GaijinEntertainment · borisbat · May 16, 2026 · May 16, 2026
diff --git a/benchmarks/sql/LINQ.md b/benchmarks/sql/LINQ.md
@@ -0,0 +1,119 @@
+# linq_fold — splice-mode macro rewrite
+
+Project notes and progress for the `daslib/linq_fold` macro family, modeled after the dispatch-macro architecture in `modules/dasSQLITE/daslib/sqlite_linq`. Other `.md` files on this subject (operator-specific design notes, post-mortems, etc.) get filed in this directory alongside this one.
+
+## What this is
+
+The current `_fold(...)` macro in linq_boost wraps LINQ pipelines into intermediate `array<T>` per stage and pattern-matches a small set of common shapes (`where+count`, `where+select`, `select+where`, `order+distinct`, `where`, `select`) for ad-hoc fusion. Everything else falls through to a default emitter that builds nested `var pass_N <- pass_(N-1) |> next(...)` — one fresh array per stage, every predicate called via lambda dispatch.

* **Given information**:
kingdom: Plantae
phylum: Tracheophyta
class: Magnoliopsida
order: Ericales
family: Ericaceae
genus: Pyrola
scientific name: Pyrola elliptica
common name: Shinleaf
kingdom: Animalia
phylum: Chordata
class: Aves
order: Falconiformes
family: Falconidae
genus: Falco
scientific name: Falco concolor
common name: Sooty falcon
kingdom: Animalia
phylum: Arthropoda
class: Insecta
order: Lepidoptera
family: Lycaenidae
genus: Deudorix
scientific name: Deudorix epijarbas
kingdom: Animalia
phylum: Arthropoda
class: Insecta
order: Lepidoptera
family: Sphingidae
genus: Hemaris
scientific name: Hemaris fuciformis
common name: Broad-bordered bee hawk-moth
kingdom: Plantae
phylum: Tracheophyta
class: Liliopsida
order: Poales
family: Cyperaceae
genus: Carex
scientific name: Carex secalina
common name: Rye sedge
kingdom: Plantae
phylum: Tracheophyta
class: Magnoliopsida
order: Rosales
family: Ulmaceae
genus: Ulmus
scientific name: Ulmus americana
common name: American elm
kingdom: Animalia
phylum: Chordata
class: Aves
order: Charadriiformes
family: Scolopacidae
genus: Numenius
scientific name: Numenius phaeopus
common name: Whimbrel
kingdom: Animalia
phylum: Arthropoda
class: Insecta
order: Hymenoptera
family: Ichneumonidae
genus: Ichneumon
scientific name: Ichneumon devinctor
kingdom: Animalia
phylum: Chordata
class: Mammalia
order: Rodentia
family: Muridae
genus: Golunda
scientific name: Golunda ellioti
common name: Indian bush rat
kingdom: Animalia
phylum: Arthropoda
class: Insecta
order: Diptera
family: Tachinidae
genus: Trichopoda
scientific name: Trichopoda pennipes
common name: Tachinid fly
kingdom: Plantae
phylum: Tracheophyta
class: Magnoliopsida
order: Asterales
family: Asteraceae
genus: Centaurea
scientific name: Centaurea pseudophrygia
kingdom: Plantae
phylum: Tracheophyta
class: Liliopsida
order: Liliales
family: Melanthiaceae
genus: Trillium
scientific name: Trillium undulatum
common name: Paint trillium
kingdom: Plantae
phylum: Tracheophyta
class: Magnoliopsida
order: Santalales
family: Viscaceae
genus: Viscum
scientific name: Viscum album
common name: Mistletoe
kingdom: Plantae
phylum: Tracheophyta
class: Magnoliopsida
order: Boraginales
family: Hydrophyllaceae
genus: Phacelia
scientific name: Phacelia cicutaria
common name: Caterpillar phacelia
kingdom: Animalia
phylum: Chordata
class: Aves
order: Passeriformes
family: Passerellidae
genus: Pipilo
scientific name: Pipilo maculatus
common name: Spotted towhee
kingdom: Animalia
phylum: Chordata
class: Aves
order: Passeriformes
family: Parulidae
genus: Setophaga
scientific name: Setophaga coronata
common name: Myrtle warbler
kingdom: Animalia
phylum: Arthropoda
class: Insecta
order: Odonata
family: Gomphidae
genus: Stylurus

* **Exercise task**: Set down the entire linq_fold diff above again, word for word and character for character, from its header line to its final sentence.

* **Reply to the task**:
GaijinEntertainment · borisbat · May 16, 2026 · May 16, 2026
diff --git a/benchmarks/sql/LINQ.md b/benchmarks/sql/LINQ.md
@@ -0,0 +1,119 @@
+# linq_fold — splice-mode macro rewrite
+
+Project notes and progress for the `daslib/linq_fold` macro family, modeled after the dispatch-macro architecture in `modules/dasSQLITE/daslib/sqlite_linq`. Other `.md` files on this subject (operator-specific design notes, post-mortems, etc.) get filed in this directory alongside this one.
+
+## What this is
+
+The current `_fold(...)` macro in linq_boost wraps LINQ pipelines into intermediate `array<T>` per stage and pattern-matches a small set of common shapes (`where+count`, `where+select`, `select+where`, `order+distinct`, `where`, `select`) for ad-hoc fusion. Everything else falls through to a default emitter that builds nested `var pass_N <- pass_(N-1) |> next(...)` — one fresh array per stage, every predicate called via lambda dispatch.